Work instruction: Each entry is to be given again word for word; images are dropped.

START Working data

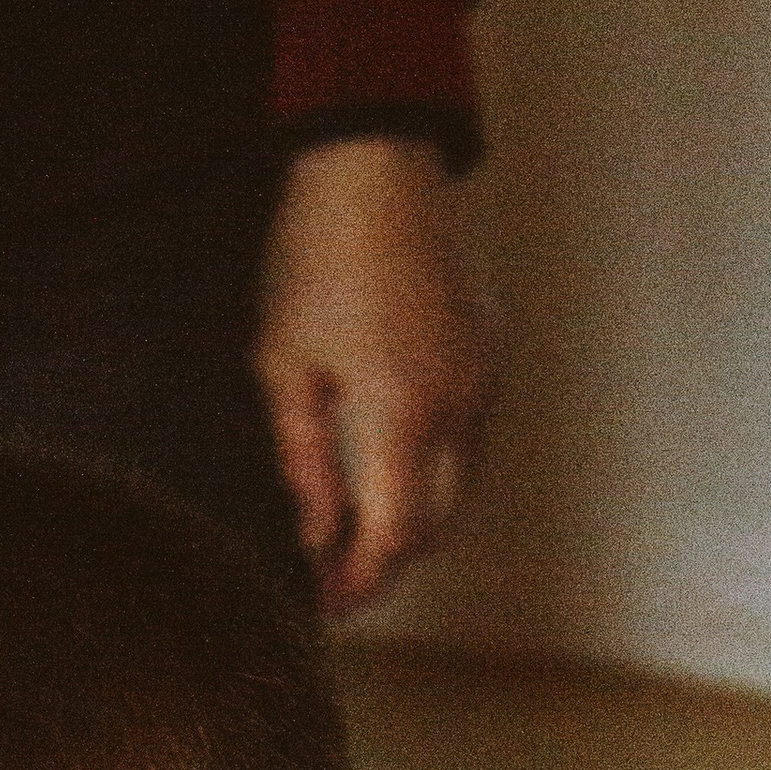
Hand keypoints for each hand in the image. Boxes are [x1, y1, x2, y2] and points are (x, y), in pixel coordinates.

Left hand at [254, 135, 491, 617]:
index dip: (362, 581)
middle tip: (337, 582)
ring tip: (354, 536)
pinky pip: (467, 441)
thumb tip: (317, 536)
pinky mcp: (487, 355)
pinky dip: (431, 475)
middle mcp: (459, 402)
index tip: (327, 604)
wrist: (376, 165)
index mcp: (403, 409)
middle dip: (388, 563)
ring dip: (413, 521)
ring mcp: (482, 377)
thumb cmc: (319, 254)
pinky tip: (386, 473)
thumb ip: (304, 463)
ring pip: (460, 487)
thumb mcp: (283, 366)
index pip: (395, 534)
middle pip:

END Working data

Exercise solution:
Hand keypoints for each hand in the image. Boxes are [x1, y1, x2, y2] and points are (x, y), in pixel coordinates.

Left hand at [254, 135, 491, 617]:
index dip: (362, 581)
middle tip: (337, 582)
ring tip: (354, 536)
pinky pip: (467, 441)
thumb tip: (317, 536)
pinky mcp: (487, 355)
pinky dip: (431, 475)
middle mcp: (459, 402)
index tip: (327, 604)
wrist: (376, 165)
index mcp: (403, 409)
middle dip: (388, 563)
ring dip: (413, 521)
ring mcp: (482, 377)
thumb cmc: (319, 254)
pinky tip: (386, 473)
thumb ip: (304, 463)
ring pip: (460, 487)
thumb mcp: (283, 366)
index pip: (395, 534)
middle pip:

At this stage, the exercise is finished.